Starting point is 00:25:29 So I think the main I think the key point is the bridge is happening either automatically or bridge is happening because you have done the data exploration and you have created views. View is just logical. So there is no ETL or a physical representation. because you have done the data exploration and you have created views. View is just logical. So there is no ETL or a physical representation, but you are creating these views, which are giving the physical kind of relational representation to the BI tools. Fantastic. Fantastic. So, okay.
Starting point is 00:26:03 So drill was my kind of intro back into kind of MapR, but looking at your kind of website, looking at the kind of materials working with the platform and so on that you've got quite an interesting kind of platform with with what you call them the map is it map our converged platform and there's a lot of kind of interesting technology and a lot of interesting value ads in there that i haven't seen before things like microservices and so on and so forth just again just for anybody new to MapR, maybe paint a picture for what MapR's wider platform is like for Hadoop and for big data analytics and so on.

____________________

- [GIVEN EXERCISE A] In the MapR interview excerpt, what kind of representation do the created views give to the BI tools?

Excerpts from a spatial dataset:
____________________

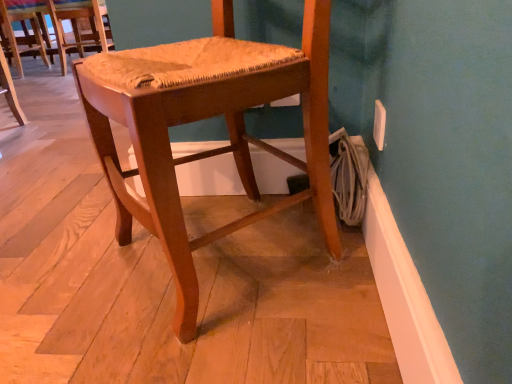
Question: Considering the positions of wooden woven seat at center, marked as the 1th chair in a front-to-back arrangement, and woven wood chair at center, which is counted as the 1th chair, starting from the back, in the image, is wooden woven seat at center, marked as the 1th chair in a front-to-back arrangement, taller or shorter than woven wood chair at center, which is counted as the 1th chair, starting from the back,?

Choices:
 (A) tall
 (B) short

Answer: (A)

Question: In the image, is wooden woven seat at center, the 2th chair from the left, on the left side or the right side of woven wood chair at center, which appears as the 2th chair when viewed from the right?

Choices:
 (A) left
 (B) right

Answer: (B)

Question: From a real-world perspective, relative to woven wood chair at center, which ranks as the 2th chair in front-to-back order, is wooden woven seat at center, the 1th chair in the right-to-left sequence, vertically above or below?

Choices:
 (A) below
 (B) above

Answer: (A)

Question: Considering the positions of point click(99, 18) and point click(126, 177), is point click(99, 18) closer or farther from the camera than point click(126, 177)?

Choices:
 (A) farther
 (B) closer

Answer: (A)

Question: Considering their positions, is woven wood chair at center, which is counted as the 1th chair, starting from the back, located in front of or behind wooden woven seat at center, marked as the second chair in a top-to-bottom arrangement?

Choices:
 (A) front
 (B) behind

Answer: (B)

Question: From a real-world perspective, relative to wooden woven seat at center, the 1th chair in the right-to-left sequence, is woven wood chair at center, arranged as the second chair when ordered from the bottom, vertically above or below?

Choices:
 (A) above
 (B) below

Answer: (A)

Question: Considering the positions of woven wood chair at center, which appears as the 2th chair when viewed from the right, and wooden woven seat at center, the 1th chair in the right-to-left sequence, in the image, is woven wood chair at center, which appears as the 2th chair when viewed from the right, bigger or smaller than wooden woven seat at center, the 1th chair in the right-to-left sequence,?

Choices:
 (A) small
 (B) big

Answer: (A)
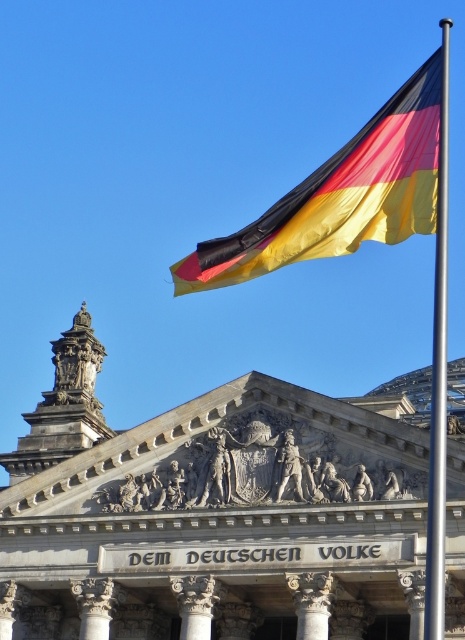
Question: Which of the following is the farthest from the observer?

Choices:
 (A) silver metallic pole at upper right
 (B) polyester flag at upper right

Answer: (B)

Question: Where is polyester flag at upper right located in relation to silver metallic pole at upper right in the image?

Choices:
 (A) right
 (B) left

Answer: (B)

Question: Is the position of polyester flag at upper right less distant than that of silver metallic pole at upper right?

Choices:
 (A) yes
 (B) no

Answer: (B)

Question: Which point is closer to the camera taking this photo?

Choices:
 (A) (354, 156)
 (B) (447, 83)

Answer: (B)

Question: Is polyester flag at upper right thinner than silver metallic pole at upper right?

Choices:
 (A) no
 (B) yes

Answer: (A)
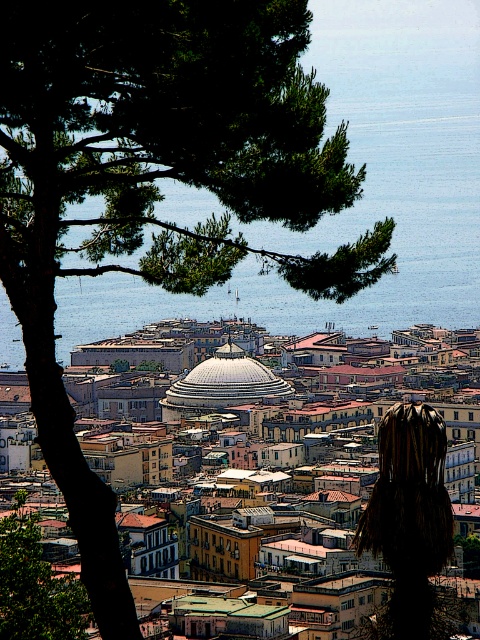
Is brown textured tree at center taller than green leafy tree at upper left?

Indeed, brown textured tree at center has a greater height compared to green leafy tree at upper left.

In the scene shown: Does brown textured tree at center have a lesser height compared to green leafy tree at upper left?

Incorrect, brown textured tree at center's height does not fall short of green leafy tree at upper left's.

Where is `brown textured tree at center`? brown textured tree at center is located at coordinates (409, 513).

Who is shorter, white dome at center or green leafy tree at upper left?

With less height is green leafy tree at upper left.

Consider the image. Is white dome at center thinner than green leafy tree at upper left?

No.

Is point (250, 380) positioned before point (13, 522)?

No, (250, 380) is behind (13, 522).

Where is `white dome at center`? white dome at center is located at coordinates (409, 509).

Is white dome at center further to the viewer compared to brown textured tree at center?

No.

Looking at this image, which of these two, white dome at center or brown textured tree at center, stands shorter?

With less height is brown textured tree at center.

The height and width of the screenshot is (640, 480). I want to click on white dome at center, so click(409, 509).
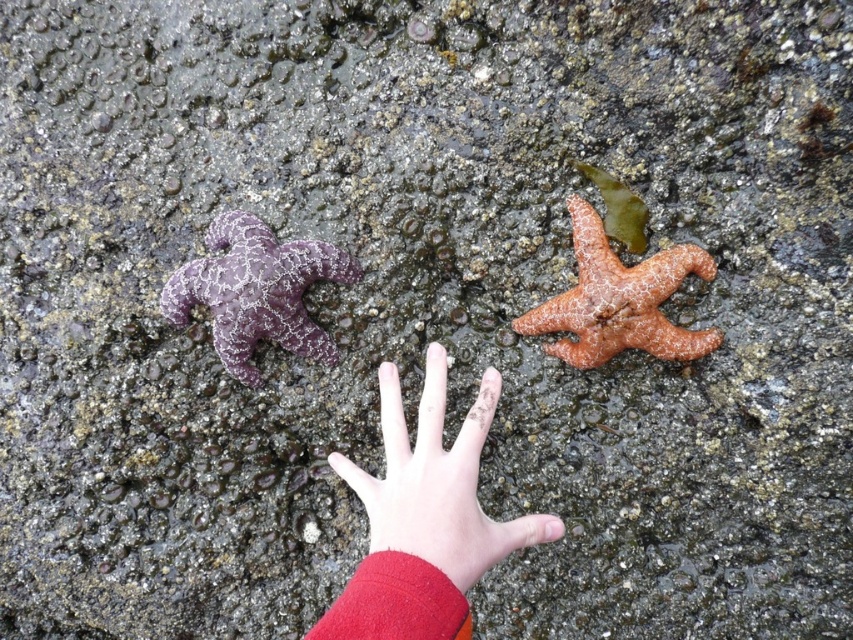
Looking at this image, is smooth skin hand at center to the right of orange matte starfish at center right from the viewer's perspective?

No, smooth skin hand at center is not to the right of orange matte starfish at center right.

Is point (471, 557) behind point (605, 355)?

No, (471, 557) is in front of (605, 355).

Between point (426, 476) and point (689, 248), which one is positioned in front?

Positioned in front is point (426, 476).

Where is `smooth skin hand at center`? The image size is (853, 640). smooth skin hand at center is located at coordinates (437, 481).

Can you confirm if purple matte starfish at left is smaller than orange matte starfish at center right?

Yes.

Between purple matte starfish at left and orange matte starfish at center right, which one is positioned lower?

purple matte starfish at left is lower down.

You are a GUI agent. You are given a task and a screenshot of the screen. Output one action in this format:
    pyautogui.click(x=<x>, y=<y>)
    Task: Click on the purple matte starfish at left
    
    Given the screenshot: What is the action you would take?
    pyautogui.click(x=256, y=291)

Between smooth skin hand at center and purple matte starfish at left, which one appears on the right side from the viewer's perspective?

smooth skin hand at center is more to the right.

Can you confirm if smooth skin hand at center is taller than purple matte starfish at left?

Indeed, smooth skin hand at center has a greater height compared to purple matte starfish at left.

This screenshot has height=640, width=853. What do you see at coordinates (437, 481) in the screenshot? I see `smooth skin hand at center` at bounding box center [437, 481].

The height and width of the screenshot is (640, 853). In order to click on smooth skin hand at center in this screenshot , I will do `click(437, 481)`.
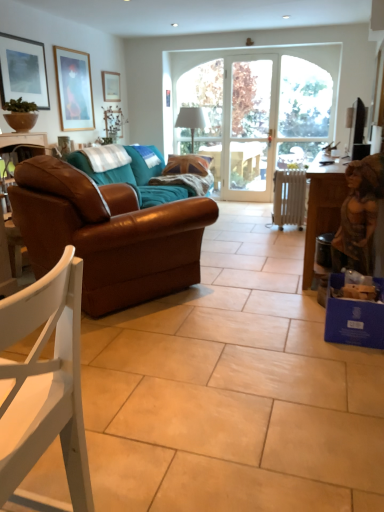
Where is `vacant space positioned to the left of blue cardboard box at lower right`? vacant space positioned to the left of blue cardboard box at lower right is located at coordinates (297, 325).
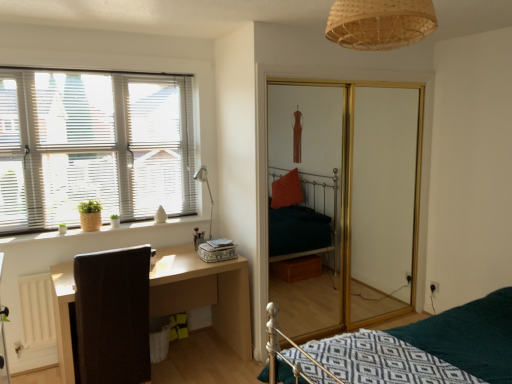
I want to click on free region under gold-framed glass screen door at center (from a real-world perspective), so (x=357, y=319).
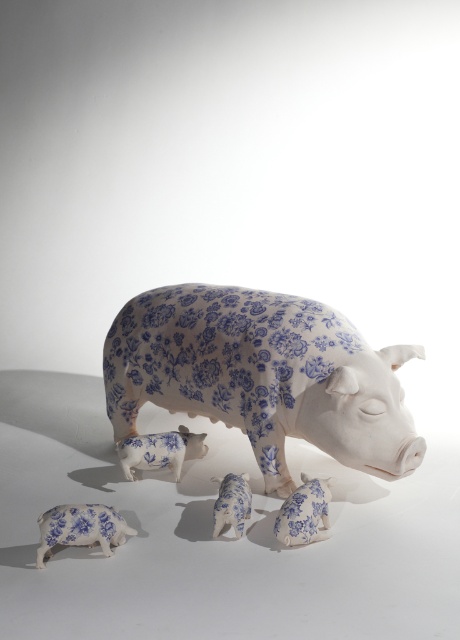
You are an art curator arranging an exhibition. You have two piglets, the blue and white porcelain piglet at lower left and the blue porcelain piglet at lower right. Which piglet requires a wider base to prevent tipping? Please explain your reasoning based on their sizes.

The blue and white porcelain piglet at lower left requires a wider base because it is wider than the blue porcelain piglet at lower right, as stated in the description. A wider base would provide better stability for the larger piglet.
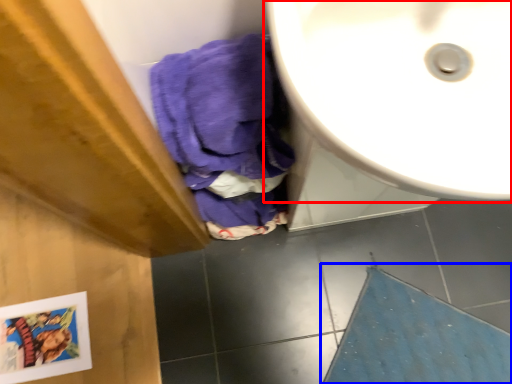
Question: Which of the following is the closest to the observer, sink (highlighted by a red box) or bath mat (highlighted by a blue box)?

Choices:
 (A) sink
 (B) bath mat

Answer: (A)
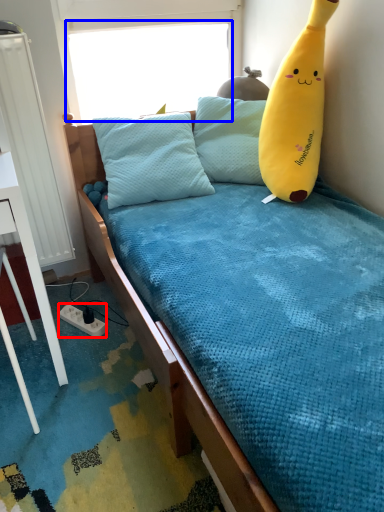
Question: Which object appears farthest to the camera in this image, power outlet (highlighted by a red box) or window screen (highlighted by a blue box)?

Choices:
 (A) power outlet
 (B) window screen

Answer: (A)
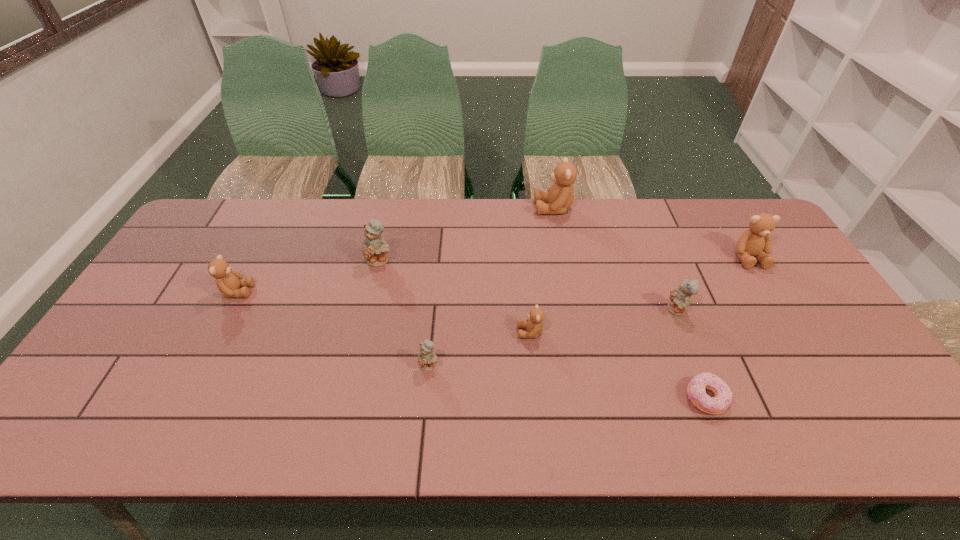
The image size is (960, 540). Identify the location of the farthest teddy bear. 560,196.

Find the location of a particular element. the farthest object is located at coordinates (560, 196).

The height and width of the screenshot is (540, 960). I want to click on the second object from left to right, so click(375, 248).

The image size is (960, 540). I want to click on the farthest blue teddy bear, so click(x=375, y=248).

The width and height of the screenshot is (960, 540). Find the location of `the rightmost object`. the rightmost object is located at coordinates (756, 242).

Where is `the rightmost brown teddy bear`? This screenshot has width=960, height=540. the rightmost brown teddy bear is located at coordinates [756, 242].

Find the location of a particular element. This screenshot has width=960, height=540. the second teddy bear from right to left is located at coordinates (680, 298).

Find the location of a particular element. This screenshot has height=540, width=960. the rightmost blue teddy bear is located at coordinates tap(680, 298).

This screenshot has width=960, height=540. Identify the location of the leftmost teddy bear. (228, 281).

Find the location of `the third farthest brown teddy bear`. the third farthest brown teddy bear is located at coordinates (228, 281).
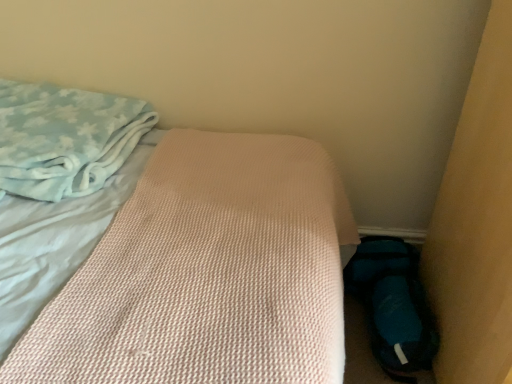
Question: In terms of size, does pink textured mattress at center appear bigger or smaller than blue fabric shoe at lower right?

Choices:
 (A) big
 (B) small

Answer: (A)

Question: Is point (105, 155) closer or farther from the camera than point (374, 274)?

Choices:
 (A) farther
 (B) closer

Answer: (B)

Question: Considering the real-world distances, which object is farthest from the light blue plush blanket at upper left?

Choices:
 (A) pink textured mattress at center
 (B) blue fabric shoe at lower right

Answer: (B)

Question: Which is nearer to the pink textured mattress at center?

Choices:
 (A) light blue plush blanket at upper left
 (B) blue fabric shoe at lower right

Answer: (A)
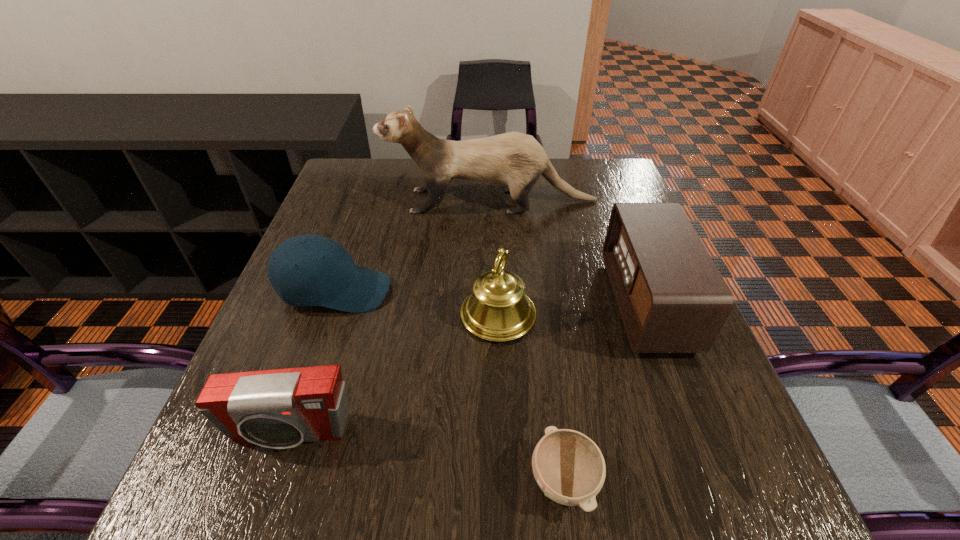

____________________

- [GIVEN EXERCISE B] In the records, lay out as a JSON list of strings, one per line, the lines from the line with "In the scene" to the line with "purple matte starfish at left is lower down.". Leave out blank lines and pictures.

- [RESULT A] A physical kind of relational representation.

- [RESULT B]
[
  "In the scene shown: Does brown textured tree at center have a lesser height compared to green leafy tree at upper left?",
  "Incorrect, brown textured tree at center's height does not fall short of green leafy tree at upper left's.",
  "Where is `brown textured tree at center`? brown textured tree at center is located at coordinates (409, 513).",
  "Who is shorter, white dome at center or green leafy tree at upper left?",
  "With less height is green leafy tree at upper left.",
  "Consider the image. Is white dome at center thinner than green leafy tree at upper left?",
  "No.",
  "Is point (250, 380) positioned before point (13, 522)?",
  "No, (250, 380) is behind (13, 522).",
  "Where is `white dome at center`? white dome at center is located at coordinates (409, 509).",
  "Is white dome at center further to the viewer compared to brown textured tree at center?",
  "No.",
  "Looking at this image, which of these two, white dome at center or brown textured tree at center, stands shorter?",
  "With less height is brown textured tree at center.",
  "The height and width of the screenshot is (640, 480). I want to click on white dome at center, so click(409, 509).",
  "Looking at this image, is smooth skin hand at center to the right of orange matte starfish at center right from the viewer's perspective?",
  "No, smooth skin hand at center is not to the right of orange matte starfish at center right.",
  "Is point (471, 557) behind point (605, 355)?",
  "No, (471, 557) is in front of (605, 355).",
  "Between point (426, 476) and point (689, 248), which one is positioned in front?",
  "Positioned in front is point (426, 476).",
  "Where is `smooth skin hand at center`? The image size is (853, 640). smooth skin hand at center is located at coordinates (437, 481).",
  "Can you confirm if purple matte starfish at left is smaller than orange matte starfish at center right?",
  "Yes.",
  "Between purple matte starfish at left and orange matte starfish at center right, which one is positioned lower?",
  "purple matte starfish at left is lower down."
]